Once the wars are done, and the samurai settle in for their long decline during the Tokugawa period, Turnbull points to the paranoia likely to afflict the masters of a police state. Everyone frets about Christian fifth columnists and undercover padres; everyone is jumpy about the prospects of a peasant rebellion. Meanwhile, the samurai are turned into jumped-up accountants and administrators, devouring lurid potboilers about the glory days, determined to present those samurai as self-styled honourable men who would not dream of stabbing someone in the back. But it’s in the post-war period that Turnbull really comes into his own, chronicling the sudden spring from the shadows as ninja are taken up by left-wing authors and children’s entertainers in search of a new angle on the samurai era. The trouble, as they say, when people believe in nothing, is that people will believe anything.

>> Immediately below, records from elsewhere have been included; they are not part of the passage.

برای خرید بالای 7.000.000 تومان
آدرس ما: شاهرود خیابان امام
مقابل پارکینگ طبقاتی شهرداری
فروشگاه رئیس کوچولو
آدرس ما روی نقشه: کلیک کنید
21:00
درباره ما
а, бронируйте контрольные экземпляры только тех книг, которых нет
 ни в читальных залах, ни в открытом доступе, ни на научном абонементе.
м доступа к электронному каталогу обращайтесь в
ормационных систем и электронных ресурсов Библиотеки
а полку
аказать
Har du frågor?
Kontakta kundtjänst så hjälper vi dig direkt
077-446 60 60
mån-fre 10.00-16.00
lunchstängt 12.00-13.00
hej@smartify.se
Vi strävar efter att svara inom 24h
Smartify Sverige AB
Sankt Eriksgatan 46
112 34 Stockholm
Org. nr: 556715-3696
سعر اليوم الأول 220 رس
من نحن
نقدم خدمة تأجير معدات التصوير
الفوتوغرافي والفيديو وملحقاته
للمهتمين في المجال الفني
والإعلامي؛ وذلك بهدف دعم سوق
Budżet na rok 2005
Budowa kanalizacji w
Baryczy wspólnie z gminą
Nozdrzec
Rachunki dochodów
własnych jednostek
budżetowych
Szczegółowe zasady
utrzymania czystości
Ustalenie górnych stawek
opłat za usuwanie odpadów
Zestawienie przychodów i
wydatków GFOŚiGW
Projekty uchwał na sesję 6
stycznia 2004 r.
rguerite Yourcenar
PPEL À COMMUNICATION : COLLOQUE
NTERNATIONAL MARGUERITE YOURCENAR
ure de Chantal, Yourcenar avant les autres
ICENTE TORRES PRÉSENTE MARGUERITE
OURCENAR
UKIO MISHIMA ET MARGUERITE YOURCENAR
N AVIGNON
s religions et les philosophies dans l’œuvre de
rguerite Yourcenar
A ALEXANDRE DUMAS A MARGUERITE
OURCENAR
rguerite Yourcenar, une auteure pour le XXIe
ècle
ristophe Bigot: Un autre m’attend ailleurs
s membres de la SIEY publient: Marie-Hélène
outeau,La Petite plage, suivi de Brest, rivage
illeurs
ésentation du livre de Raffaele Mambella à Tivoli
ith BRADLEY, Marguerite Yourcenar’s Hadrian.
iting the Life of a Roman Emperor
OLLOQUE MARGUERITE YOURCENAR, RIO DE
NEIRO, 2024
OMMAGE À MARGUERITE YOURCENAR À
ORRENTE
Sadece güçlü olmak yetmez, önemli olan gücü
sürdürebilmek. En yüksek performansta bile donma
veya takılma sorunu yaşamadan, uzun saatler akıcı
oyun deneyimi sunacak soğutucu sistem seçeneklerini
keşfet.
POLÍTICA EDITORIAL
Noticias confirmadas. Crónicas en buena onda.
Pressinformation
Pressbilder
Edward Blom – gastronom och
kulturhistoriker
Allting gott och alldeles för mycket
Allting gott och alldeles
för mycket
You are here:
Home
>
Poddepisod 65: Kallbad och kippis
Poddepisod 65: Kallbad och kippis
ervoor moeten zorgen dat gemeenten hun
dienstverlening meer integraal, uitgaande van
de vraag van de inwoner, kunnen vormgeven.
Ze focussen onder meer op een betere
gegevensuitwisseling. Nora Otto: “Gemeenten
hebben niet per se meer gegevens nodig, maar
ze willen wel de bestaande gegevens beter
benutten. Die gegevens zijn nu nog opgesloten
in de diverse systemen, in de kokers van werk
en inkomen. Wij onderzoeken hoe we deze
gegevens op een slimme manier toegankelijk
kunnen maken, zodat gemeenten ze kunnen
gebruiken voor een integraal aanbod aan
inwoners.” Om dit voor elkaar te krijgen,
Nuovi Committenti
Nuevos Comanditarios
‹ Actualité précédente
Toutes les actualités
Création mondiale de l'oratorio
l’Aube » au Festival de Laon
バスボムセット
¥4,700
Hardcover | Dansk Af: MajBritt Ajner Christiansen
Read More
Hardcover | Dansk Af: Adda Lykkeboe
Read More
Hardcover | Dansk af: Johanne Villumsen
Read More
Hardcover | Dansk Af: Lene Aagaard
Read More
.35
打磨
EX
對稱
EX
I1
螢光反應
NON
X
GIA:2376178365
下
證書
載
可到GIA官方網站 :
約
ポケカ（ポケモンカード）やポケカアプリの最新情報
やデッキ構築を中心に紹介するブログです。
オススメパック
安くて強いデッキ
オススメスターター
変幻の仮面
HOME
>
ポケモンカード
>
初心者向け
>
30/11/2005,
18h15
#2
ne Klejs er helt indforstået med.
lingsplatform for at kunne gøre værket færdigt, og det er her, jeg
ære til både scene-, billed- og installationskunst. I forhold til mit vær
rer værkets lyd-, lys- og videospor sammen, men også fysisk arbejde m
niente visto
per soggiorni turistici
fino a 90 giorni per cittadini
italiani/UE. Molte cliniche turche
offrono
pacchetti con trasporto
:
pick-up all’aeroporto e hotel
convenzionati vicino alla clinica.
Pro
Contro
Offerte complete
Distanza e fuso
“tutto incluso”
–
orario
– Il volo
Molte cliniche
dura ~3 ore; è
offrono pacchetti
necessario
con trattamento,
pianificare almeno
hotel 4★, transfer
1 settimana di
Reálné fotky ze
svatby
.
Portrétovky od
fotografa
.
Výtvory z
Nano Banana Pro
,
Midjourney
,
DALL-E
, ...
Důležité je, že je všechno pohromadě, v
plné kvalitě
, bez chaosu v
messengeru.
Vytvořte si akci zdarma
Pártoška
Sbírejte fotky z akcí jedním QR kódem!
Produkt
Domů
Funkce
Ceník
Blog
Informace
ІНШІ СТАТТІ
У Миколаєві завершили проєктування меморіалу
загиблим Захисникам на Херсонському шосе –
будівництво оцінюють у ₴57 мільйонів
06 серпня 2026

Turnbull sets the rise of the ninja phenomenon within its true historical context, related less to the skulduggery of 15th-century warfare than to post-modern pulp entertainment and wilful wrecking of the establishment record. He also grapples with the inevitable issue of modern materiality — there might have been no such thing in times past, but there are people today who study a martial art they call ninjutsu. They can prove to you that they’re real by punching you in the face. But historical ninja, like The Usual Suspects’ Keyser Soze, derive their greatest strength from being disavowed. The more that people like me protested there was no evidence, the more the tin-foil hat brigade claimed that this, too, was evidence of a conspiracy and a cover-up. Turnbull subjects ninja lore to ironclad diligence, nowhere more incisively than in his chapter “A Star is Born”, which chronicles the development of the legendary shuriken, from misreadings and fudges of genuine historical sources, to spurious claims in 20th century manuals, to its iconic status today as the centre of the ninja’s arsenal, largely through its appearance in movies. He concludes by relating ninja to “holy land” tourism – when Nerima wants to set itself up as a place of pilgrimage for anime fans, and Kagawa wants to be known as the home of a certain kind of noodle, is it any wonder that Iga tried to brand itself with tourists as the Ninja City?
The result is a valuable book that deftly steers through confusing and controversial materials. Even ninja apologists will feel that honour has been served. Turnbull admirably exposes and investigates the “careless retrospective interpretations” of the 20th century, but in doing so, manages to reclaim the historical shinobi.
Jonathan Clements is the author of A Brief History of the Martial Arts.